All the lower wood was in shadow, almost darkness. Yet the sky overhead was crystal. But it shed hardly any light. He came through the lower shadow towards her, his face lifted like a pale blotch.

"Shall we go, then?" he said.

"Where?"

"I'll go with you to the gate."

He arranged things his own way. He locked the door of the hut and came after her.

"You aren't sorry, are you?" he asked, as he went at her side.

"No! No! Are you?" she said.

"For that! No!" he said. Then after a while he added: "But there's the rest of things."

"What rest of things?" she said.

"Sir Clifford. Other folks. All the complications."

"Why complications?" she said, disappointed.

"It's always so. For you as well as for me. There's always complications." He walked on steadily in the dark.

"And are you sorry?" she said.

"In a way!" he replied, looking up at the sky. "I thought I'd done with it all. Now I've begun again."

"Begun what?"

"Life."'

"Life!" she re-echoed, with a queer thrill.

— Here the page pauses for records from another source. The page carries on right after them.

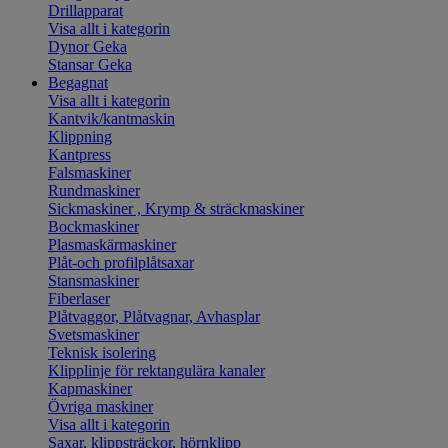
Drillapparat
Visa allt i kategorin
Dynor Geka
Stansar Geka
Begagnat
Visa allt i kategorin
Kantvik/kantmaskin
Klippning
Kantpress
Falsmaskiner
Rundmaskiner
Sickmaskiner , Krymp & sträckmaskiner
Bockmaskiner
Plasmaskärmaskiner
Plåt-och profilplåtsaxar
Stansmaskiner
Fiberlaser
Plåtvaggor, Plåtvagnar, Avhasplar
Svetsmaskiner
Teknisk isolering
Klipplinje för rektangulära kanaler
Kapmaskiner
Övriga maskiner
Visa allt i kategorin
Saxar, klippsträckor, hörnklipp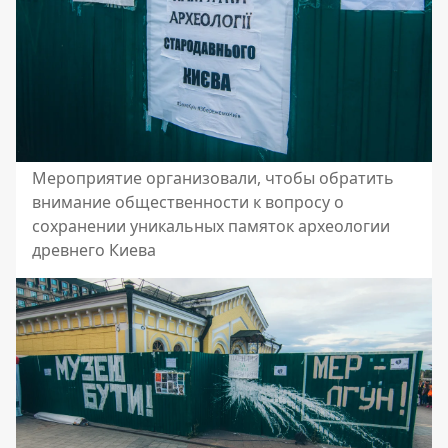
Мероприятие организовали, чтобы обратить
внимание общественности к вопросу о
сохранении уникальных памяток археологии
древнего Киева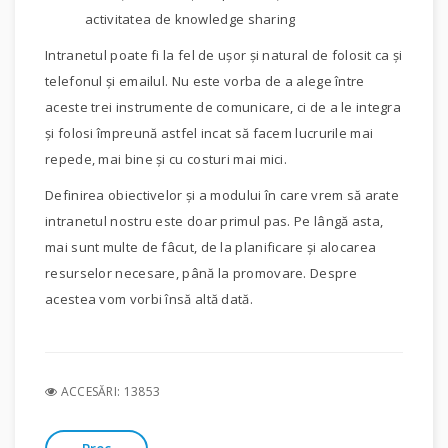
activitatea de knowledge sharing
Intranetul poate fi la fel de uşor şi natural de folosit ca şi
telefonul şi emailul. Nu este vorba de a alege între
aceste trei instrumente de comunicare, ci de a le integra
şi folosi împreună astfel incat să facem lucrurile mai
repede, mai bine şi cu costuri mai mici.
Definirea obiectivelor şi a modului în care vrem să arate
intranetul nostru este doar primul pas. Pe lângă asta,
mai sunt multe de fâcut, de la planificare şi alocarea
resurselor necesare, până la promovare. Despre
acestea vom vorbi însă altă dată.
ACCESĂRI: 13853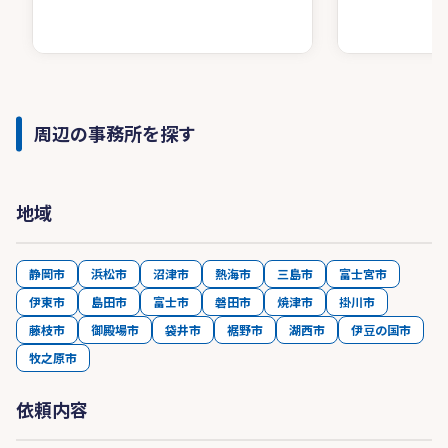
周辺の事務所を探す
地域
静岡市
浜松市
沼津市
熱海市
三島市
富士宮市
伊東市
島田市
富士市
磐田市
焼津市
掛川市
藤枝市
御殿場市
袋井市
裾野市
湖西市
伊豆の国市
牧之原市
依頼内容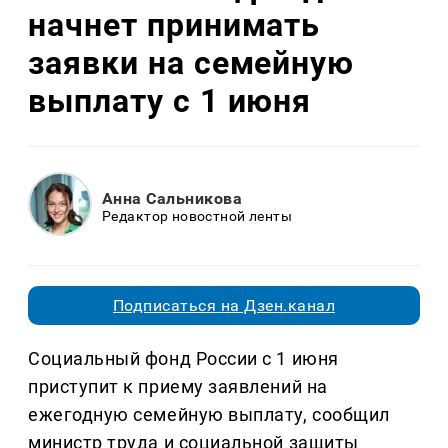
начнет принимать
заявки на семейную
выплату с 1 июня
Анна Сальникова
Редактор новостной ленты
Подписаться на Дзен.канал
Социальный фонд России с 1 июня
приступит к приему заявлений на
ежегодную семейную выплату, сообщил
министр труда и социальной защиты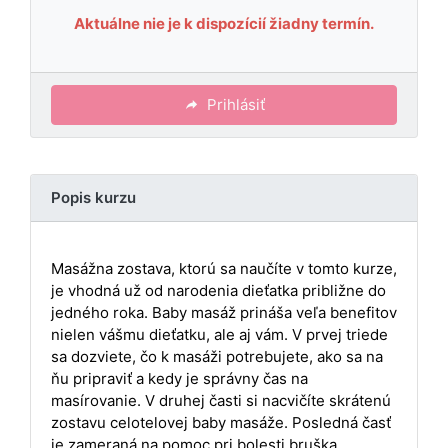
Aktuálne nie je k dispozícií žiadny termín.
Prihlásiť
Popis kurzu
Masážna zostava, ktorú sa naučíte v tomto kurze,
je vhodná už od narodenia dieťatka približne do
jedného roka. Baby masáž prináša veľa benefitov
nielen vášmu dieťatku, ale aj vám. V prvej triede
sa dozviete, čo k masáži potrebujete, ako sa na
ňu pripraviť a kedy je správny čas na
masírovanie. V druhej časti si nacvičíte skrátenú
zostavu celotelovej baby masáže. Posledná časť
je zameraná na pomoc pri bolesti bruška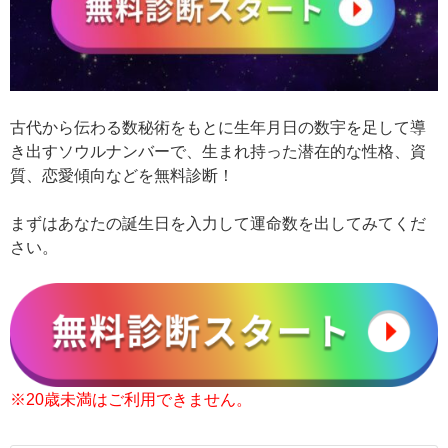
古代から伝わる数秘術をもとに生年月日の数宇を足して導
き出すソウルナンバーで、生まれ持った潜在的な性格、資
質、恋愛傾向などを無料診断！
まずはあなたの誕生日を入力して運命数を出してみてくだ
さい。
※20歳未満はご利用できません。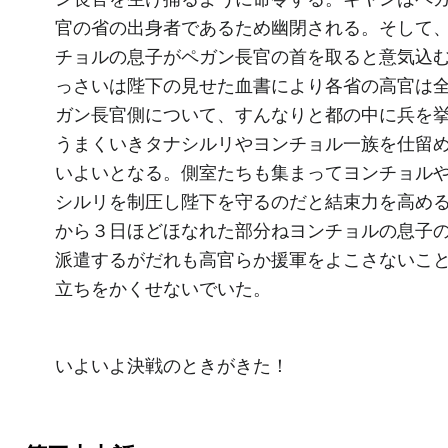
官の省の出身者であるため幽閉される。そして
チョルの息子がペガン長官の首を取ると意気込
っさいは陛下の見せた血書により各省の高官は
ガン長官側について、すんなりと都の中に兵を
うまくいきタナシルリやヨンチョル一族を仕留
いよいとなる。側室たちも集まってヨンチョル
シルリを制圧し陛下を守るのだと結束力を高め
から３日ほどほなれた部分ねヨンチョルの息子
派遣するがだれも高官らか援軍をよこさないこ
立ちをかくせないでいた。
いよいよ決戦のときがきた！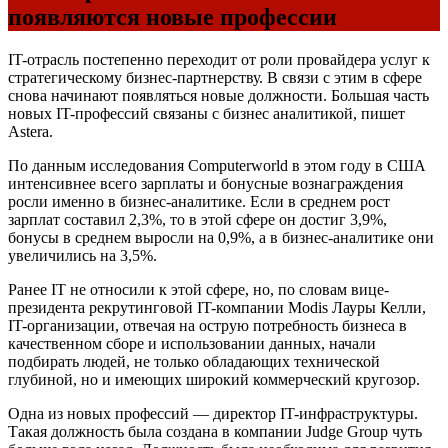
появляются новые профессии
IT-отрасль постепенно переходит от роли провайдера услуг к
стратегическому бизнес-партнерству. В связи с этим в сфере
снова начинают появляться новые должности. Большая часть
новых IT-профессий связаны с бизнес аналитикой, пишет
Astera.
По данным исследования Computerworld в этом году в США
интенсивнее всего зарплаты и бонусные вознаграждения
росли именно в бизнес-аналитике. Если в среднем рост
зарплат составил 2,3%, то в этой сфере он достиг 3,9%,
бонусы в среднем выросли на 0,9%, а в бизнес-аналитике они
увеличились на 3,5%.
Ранее IT не относили к этой сфере, но, по словам вице-
президента рекрутинговой IT-компании Modis Лауры Келли,
IT-организации, отвечая на острую потребность бизнеса в
качественном сборе и использовании данных, начали
подбирать людей, не только обладающих технической
глубиной, но и имеющих широкий коммерческий кругозор.
Одна из новых профессий — директор IT-инфраструктуры.
Такая должность была создана в компании Judge Group чуть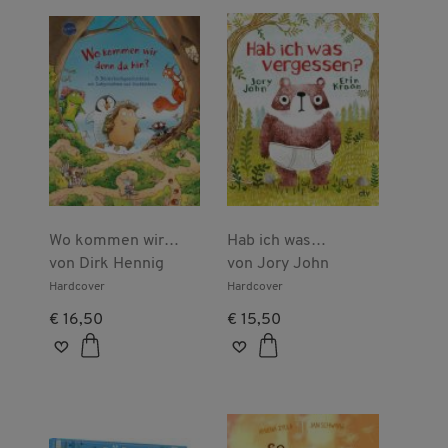
Wo kommen wir
Hab ich was
denn da hin? 3
von
Dirk Hennig
vergessen?
von
Jory John
Bilderbuchgeschichten
Hardcover
Hardcover
mit Labyrinthen und
€ 16,50
€ 15,50
Suchbildern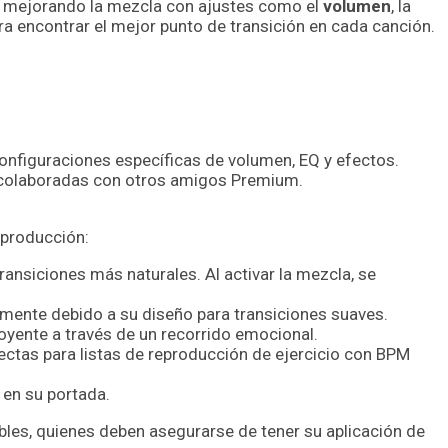
 y mejorando la mezcla con ajustes como el
volumen
, la
a encontrar el mejor punto de transición en cada canción.
onfiguraciones específicas de volumen, EQ y efectos.
o colaboradas con otros amigos Premium.
eproducción:
ransiciones más naturales. Al activar la mezcla, se
lmente debido a su diseño para transiciones suaves.
 oyente a través de un recorrido emocional.
fectas para listas de reproducción de ejercicio con BPM
en su portada.
bles, quienes deben asegurarse de tener su aplicación de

"It's life," he said. "There's no keeping clear. And if you do keep clear you might almost as well die. So if I've got to be broken open again, I have."

She did not quite see it that way, but still. . .

"It's just love," she said cheerfully.

"Whatever that may be," he replied.

They went on through the darkening wood in silence, till they were almost at the gate.

"But you don't hate me, do you?" she said wistfully.

"Nay, nay," he replied. And suddenly he held her fast against his breast again, with the old connecting passion. "Nay, for me it was good, it was good. Was it for you?"